→ **Input records**:
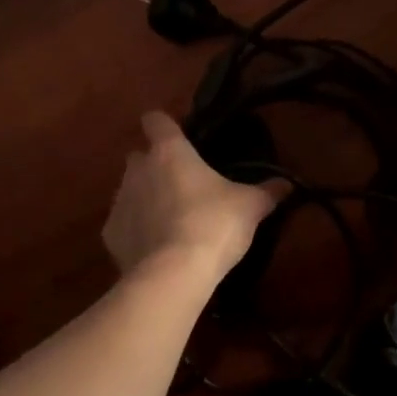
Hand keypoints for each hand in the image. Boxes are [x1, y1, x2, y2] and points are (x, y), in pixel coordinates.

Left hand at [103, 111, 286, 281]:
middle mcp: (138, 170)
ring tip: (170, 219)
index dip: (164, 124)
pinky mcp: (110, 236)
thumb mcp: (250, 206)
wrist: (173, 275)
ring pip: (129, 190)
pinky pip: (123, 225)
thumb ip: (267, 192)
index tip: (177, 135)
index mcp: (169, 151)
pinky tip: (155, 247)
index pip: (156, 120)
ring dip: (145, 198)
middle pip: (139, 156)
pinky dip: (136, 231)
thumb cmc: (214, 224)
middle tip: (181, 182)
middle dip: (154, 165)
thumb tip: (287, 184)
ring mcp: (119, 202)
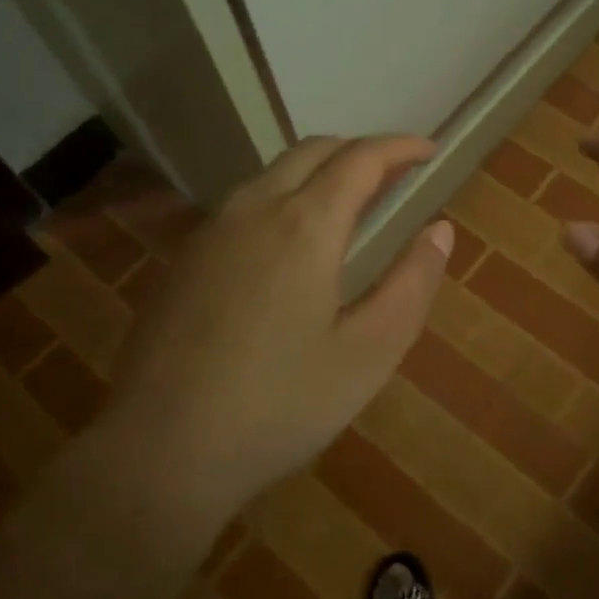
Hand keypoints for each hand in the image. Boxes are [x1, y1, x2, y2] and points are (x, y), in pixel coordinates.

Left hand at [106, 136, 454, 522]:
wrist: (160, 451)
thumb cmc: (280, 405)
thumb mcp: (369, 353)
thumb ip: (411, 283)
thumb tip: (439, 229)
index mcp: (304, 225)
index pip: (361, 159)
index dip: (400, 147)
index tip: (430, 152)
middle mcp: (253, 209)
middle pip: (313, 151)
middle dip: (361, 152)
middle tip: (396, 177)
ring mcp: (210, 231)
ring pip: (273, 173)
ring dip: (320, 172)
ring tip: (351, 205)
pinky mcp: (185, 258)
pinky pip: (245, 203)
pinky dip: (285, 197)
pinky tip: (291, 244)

→ **What the exercise asks**: Please reproduce, exactly and only, the lines from the line containing "pinky dip: (136, 231)" through the last line of the material above, minus any pictures.

→ **Result**:
pinky dip: (136, 231)
thumb cmc: (214, 224)
middle tip: (181, 182)
middle dip: (154, 165)
thumb tip: (287, 184)
ring mcp: (119, 202)
Hand keypoints for each hand in the image. Boxes are [x1, y1, x2, y2] and points are (x, y), in pixel coordinates.

Left hand at [106, 136, 454, 522]:
wrist: (160, 451)
thumb cmc: (280, 405)
thumb mcp: (369, 353)
thumb ip: (411, 283)
thumb tip: (439, 229)
index mcp: (304, 225)
index pip: (361, 159)
index dip: (400, 147)
index tip: (430, 152)
middle mcp: (253, 209)
middle pip: (313, 151)
middle dip: (361, 152)
middle tip: (396, 177)
ring mcp: (210, 231)
ring pip: (273, 173)
ring dip: (320, 172)
ring tip: (351, 205)
pinky mcp: (185, 258)
pinky pip: (245, 203)
pinky dip: (285, 197)
pinky tip: (291, 244)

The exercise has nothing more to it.